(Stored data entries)
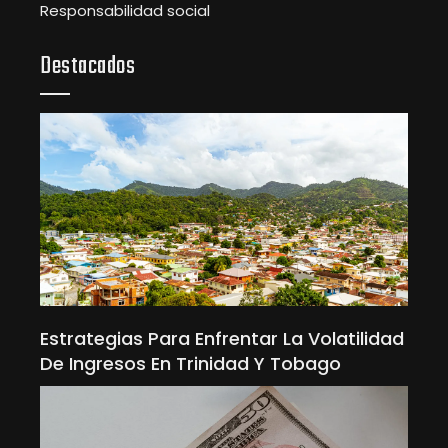
Responsabilidad social
Destacados
Estrategias Para Enfrentar La Volatilidad
De Ingresos En Trinidad Y Tobago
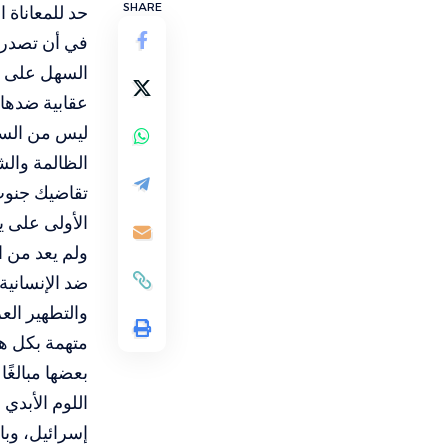
SHARE
حد للمعاناة 
في أن تصدر م
السهل على ال
عقابية ضدها
ليس من السه
الظالمة والش
تقاضيك جنوب 
الأولى على ي
ولم يعد من ا
ضد الإنسانية
والتطهير العر
متهمة بكل هذ
بعضها مبالغًا
اللوم الأبدي
إسرائيل، وبا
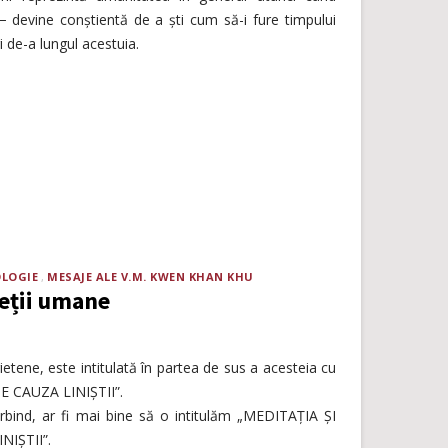
 devine conștientă de a ști cum să-i fure timpului
i de-a lungul acestuia.
OLOGIE
MESAJE ALE V.M. KWEN KHAN KHU
ieții umane
ietene, este intitulată în partea de sus a acesteia cu
E CAUZA LINIȘTII”.
rbind, ar fi mai bine să o intitulăm „MEDITAȚIA ȘI
IȘTII”.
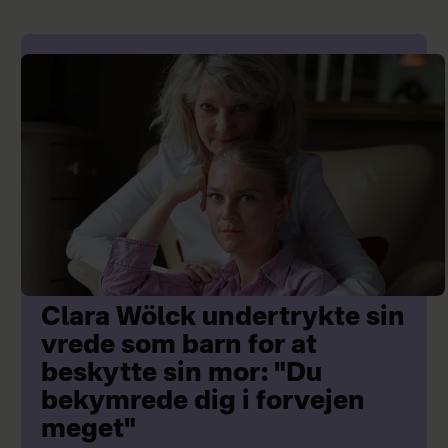
Clara Wölck undertrykte sin
vrede som barn for at
beskytte sin mor: "Du
bekymrede dig i forvejen
meget"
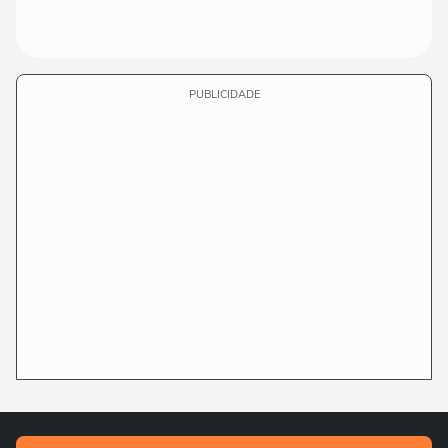
PUBLICIDADE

> WHAT YOU WILL DO: Full transcription without images: please go through the records and repeat them exactly.

> RESPONSE FOR THIS EXERCISE:
Responsabilidad social
Destacados
Estrategias Para Enfrentar La Volatilidad
De Ingresos En Trinidad Y Tobago
SHARE
حد للمعاناة 
في أن تصدر م
السهل على ال
عقابية ضدها
ليس من السه
الظالمة والش
تقاضيك جنوب 
الأولى على ي
ولم يعد من ا
ضد الإنسانية
والتطهير العر
متهمة بكل هذ
بعضها مبالغًا
اللوم الأبدي
إسرائيل، وبا
 devine conștientă de a ști cum să-i fure timpului
i de-a lungul acestuia.
OLOGIE
MESAJE ALE V.M. KWEN KHAN KHU
ieții umane
ietene, este intitulată în partea de sus a acesteia cu
E CAUZA LINIȘTII”.
rbind, ar fi mai bine să o intitulăm „MEDITAȚIA ȘI
IȘTII”.
Clara Wölck undertrykte sin
vrede som barn for at
beskytte sin mor: "Du
bekymrede dig i forvejen
meget"
PUBLICIDADE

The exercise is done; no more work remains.